On 29/08/13 13:09, Les Kitchen wrote:
{Replying to Daniel Jitnah <djitnah@greenwareit.com.au>:]
FWIW, I have no doubt in my mind that the heat from the 400W power supply in my PC is contributing to heating my house! The room where this PC is located is distinctly slightly warmer than the rest of the house and there is no other obvious reason for this to be so. In fact, this room should be cooler as is one of the rooms further away from the ducted heating unit, but it is not. Going in the other direction, towards lower power use:
In fact that's one of the reasons why I switched from a regular PC tower (at 140W) to a Fit-PC (2W idle, 8W at full tilt) for my home server.

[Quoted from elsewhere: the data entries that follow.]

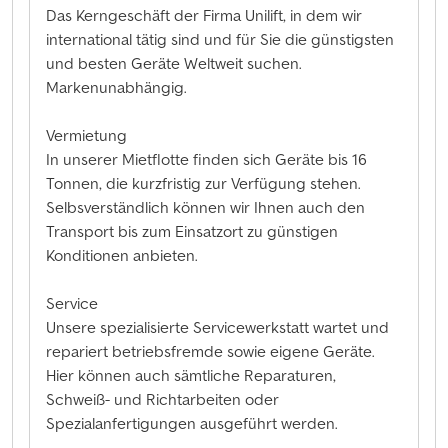
Das Kerngeschäft der Firma Unilift, in dem wir
international tätig sind und für Sie die günstigsten
und besten Geräte Weltweit suchen.
Markenunabhängig.
Vermietung
In unserer Mietflotte finden sich Geräte bis 16
Tonnen, die kurzfristig zur Verfügung stehen.
Selbsverständlich können wir Ihnen auch den
Transport bis zum Einsatzort zu günstigen
Konditionen anbieten.
Service
Unsere spezialisierte Servicewerkstatt wartet und
repariert betriebsfremde sowie eigene Geräte.
Hier können auch sämtliche Reparaturen,
Schweiß- und Richtarbeiten oder
Spezialanfertigungen ausgeführt werden.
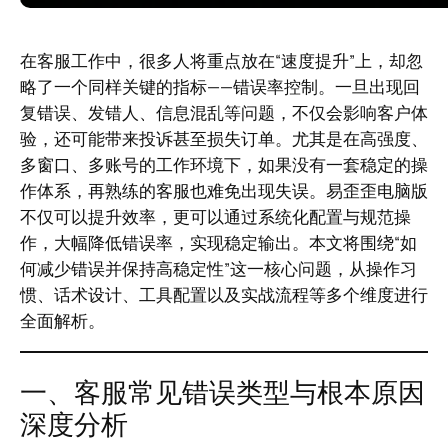
在客服工作中，很多人将重点放在“速度提升”上，却忽
略了一个同样关键的指标——错误率控制。一旦出现回
复错误、发错人、信息混乱等问题，不仅会影响客户体
验，还可能带来投诉甚至损失订单。尤其是在高强度、
多窗口、多账号的工作环境下，如果没有一套稳定的操
作体系，再熟练的客服也难免出现失误。易歪歪电脑版
不仅可以提升效率，更可以通过系统化配置与规范操
作，大幅降低错误率，实现稳定输出。本文将围绕“如
何减少错误并保持高稳定性”这一核心问题，从操作习
惯、话术设计、工具配置以及实战流程等多个维度进行
全面解析。
一、客服常见错误类型与根本原因
深度分析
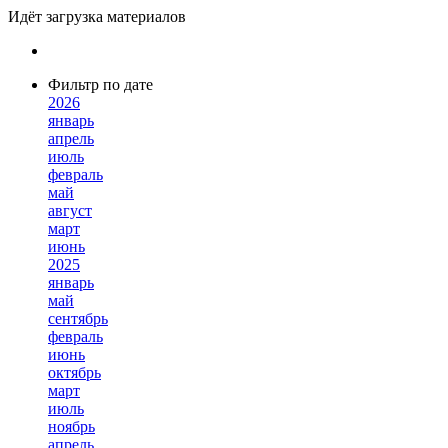
Идёт загрузка материалов
Фильтр по дате
2026
январь
апрель
июль
февраль
май
август
март
июнь
2025
январь
май
сентябрь
февраль
июнь
октябрь
март
июль
ноябрь
апрель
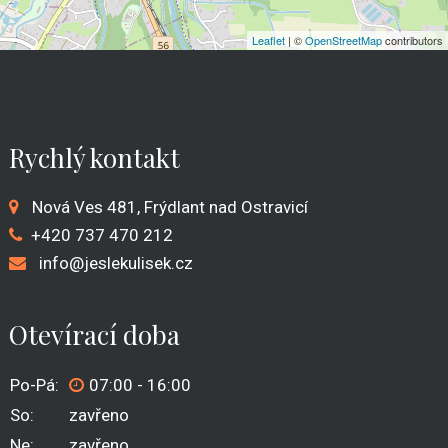
Leaflet
| ©
OpenStreetMap
contributors
Rychlý kontakt
Nová Ves 481, Frýdlant nad Ostravicí
+420
737 470 212
info@jeslekulisek.cz
Otevírací doba
Po-Pá:
07:00 - 16:00
So:
zavřeno
Ne:
zavřeno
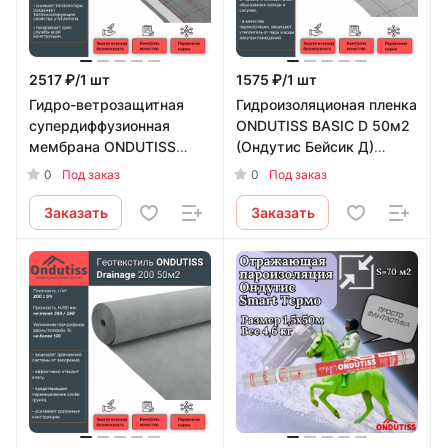
2517 ₽/1 шт
1575 ₽/1 шт
Гидро-ветрозащитная
Гидроизоляционая пленка
супердиффузионная
ONDUTISS BASIC D 50м2
мембрана ONDUTISS
(Ондутис Бейсик Д)
SMART AM 30м2
Ondutiss
0
0
Под заказ
Под заказ
(Ондутис Смарт АМ)
Ondutiss
Заказать
Заказать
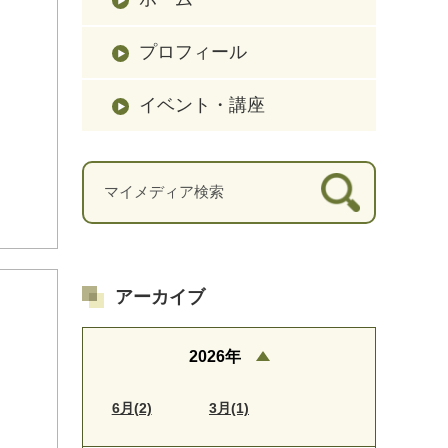
プロフィール
イベント・講座
アーカイブ
2026年
6月(2)
3月(1)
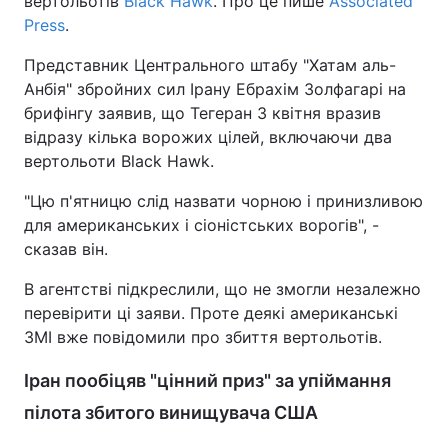
вертольотів
Black Hawk
. Про це пише
Associated
Press
.
Представник Центрального штабу "Хатам аль-
Анбія" збройних сил Ірану Ебрахім Золфагарі на
брифінгу заявив, що Тегеран 3 квітня вразив
відразу кілька ворожих цілей, включаючи два
вертольоти Black Hawk.
"Цю п'ятницю слід назвати чорною і принизливою
для американських і сіоністських ворогів", -
сказав він.
В агентстві підкреслили, що не змогли незалежно
перевірити ці заяви. Проте деякі американські
ЗМІ вже повідомили про збиття вертольотів.
Іран пообіцяв "цінний приз" за упіймання
пілота збитого винищувача США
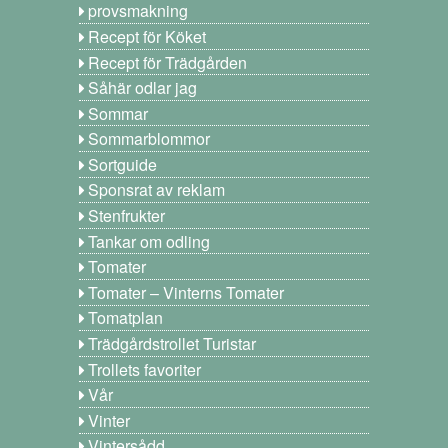
provsmakning
Recept för Köket
Recept för Trädgården
Såhär odlar jag
Sommar
Sommarblommor
Sortguide
Sponsrat av reklam
Stenfrukter
Tankar om odling
Tomater
Tomater – Vinterns Tomater
Tomatplan
Trädgårdstrollet Turistar
Trollets favoriter
Vår
Vinter
Vintersådd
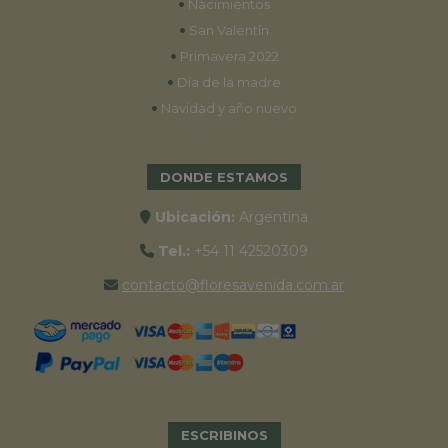
•
Nacimientos
•
San Valentín
•
Primavera 2022
•
Día de la madre
•
Navidad y año nuevo
DONDE ESTAMOS
Ubicación:
Argentina
Tel.:
+54 11 42520309
contacto@floresavenida.com.ar
ESCRIBINOS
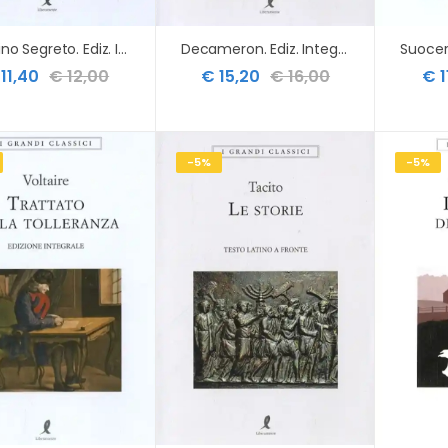
Giardino Segreto. Ediz. Integrale (il)
Decameron. Ediz. Integrale
11,40
€ 12,00
€ 15,20
€ 16,00
€ 1
-5%
-5%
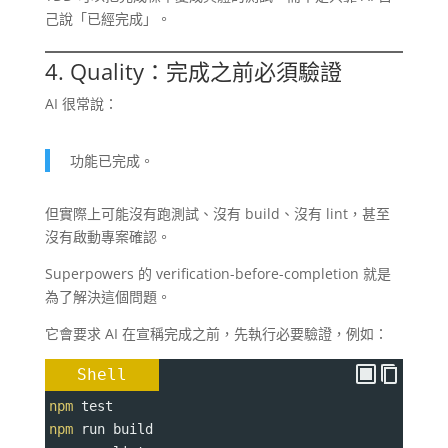
己說「已經完成」。
4. Quality：完成之前必須驗證
AI 很常說：
功能已完成。
但實際上可能沒有跑測試、沒有 build、沒有 lint，甚至
沒有啟動專案確認。
Superpowers 的 verification-before-completion 就是
為了解決這個問題。
它會要求 AI 在宣稱完成之前，先執行必要驗證，例如：
Shell
npm
 test
npm
 run build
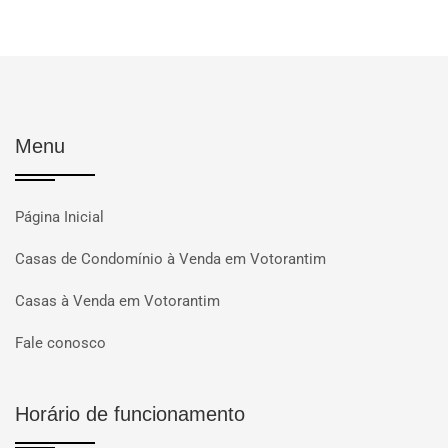
Menu
Página Inicial
Casas de Condomínio à Venda em Votorantim
Casas à Venda em Votorantim
Fale conosco
Horário de funcionamento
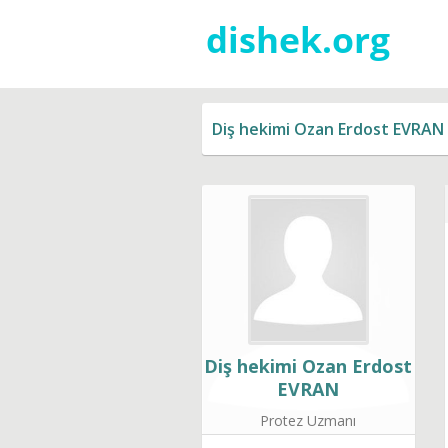
Diş hekimi Ozan Erdost EVRAN
Diş hekimi Ozan Erdost
EVRAN
Protez Uzmanı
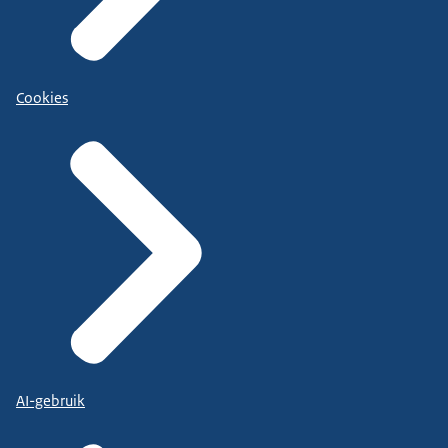
Cookies
AI-gebruik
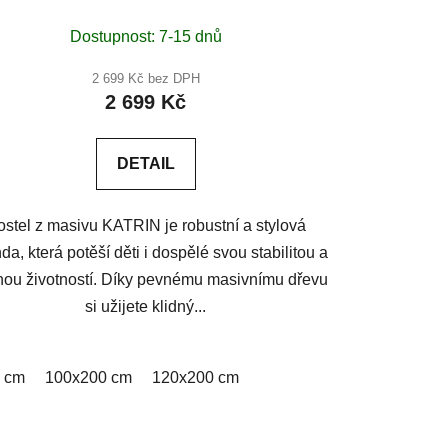
Dostupnost: 7-15 dnů
2 699 Kč bez DPH
2 699 Kč
DETAIL
ostel z masivu KATRIN je robustní a stylová
da, která potěší děti i dospělé svou stabilitou a
hou životností. Díky pevnému masivnímu dřevu
si užijete klidný...
 cm
100x200 cm
120x200 cm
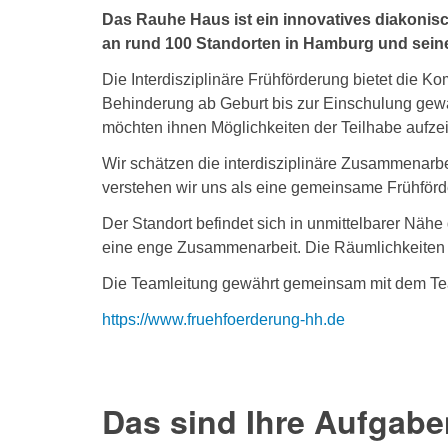
Das Rauhe Haus ist ein innovatives diakoni
an rund 100 Standorten in Hamburg und seinem
Die Interdisziplinäre Frühförderung bietet die K
Behinderung ab Geburt bis zur Einschulung gewäh
möchten ihnen Möglichkeiten der Teilhabe aufzeig
Wir schätzen die interdisziplinäre Zusammenarbe
verstehen wir uns als eine gemeinsame Frühförd
Der Standort befindet sich in unmittelbarer Nähe
eine enge Zusammenarbeit. Die Räumlichkeiten s
Die Teamleitung gewährt gemeinsam mit dem Tea
https://www.fruehfoerderung-hh.de
Das sind Ihre Aufgabe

Absolutely, I did same a long while ago, replacing my proxy server and email server with a laptop instead of PC. And I can genuine say I saved at least $50 on my electricity bill if not more (that was a good 4-5 yrs ago, and I dont remember the figure, but it was significant). Having said that, that laptop will suffer the same fate as soon as I get a chance. On this: if any one has a ducted heating system of some age, it pays itself back multiple times to install a $15 timer on the power supply to the heater. (New ones more likely have electronic timer control - that why I said older ones). You can buy one for outdoor use at a hardware shop. There are the ones that can be set to turn the power on and off every 15 minutes. You can set the timing to suit your needs. Depending on the time, I sometimes set it to come on only 15 mins in a 1 hr period on a typical evening. Its mostly off during the day. You can set it to give a real temperature boost in that 15 mins that last the rest of the hour. I can say that the first time I did this, my gas heating bill move from not a much below $400 to about $180, for the same period in the year, at the peak of winter!! No exaggeration!! When you think about it it makes sense. It gives me very fine control on the heating. However it seems that this does not work well with all heater model. At a friends place, his heater did not like the frequent on-off cycles. And the pilot lamp tended to go off every few days. Not sure why. Cheers, Daniel
I figured it would pay for itself in a couple of years of power bills savings. Those little Android dongles, like the RK808, sometimes styled "Google TV" are pretty cheap (around $50 these days) and would make that trade-off even more attractive -- though it depends on what your needs are. There are efforts going on to run say Debian natively on such devices (rather than in say a chroot). I use my Raspberry Pi often as a low-end desktop machine and it's mostly usable for simple things -- if a bit laggy at times. I wonder how much faster it would run off an external USB drive instead of the SD card. I suspect that swap is the main laggy factor.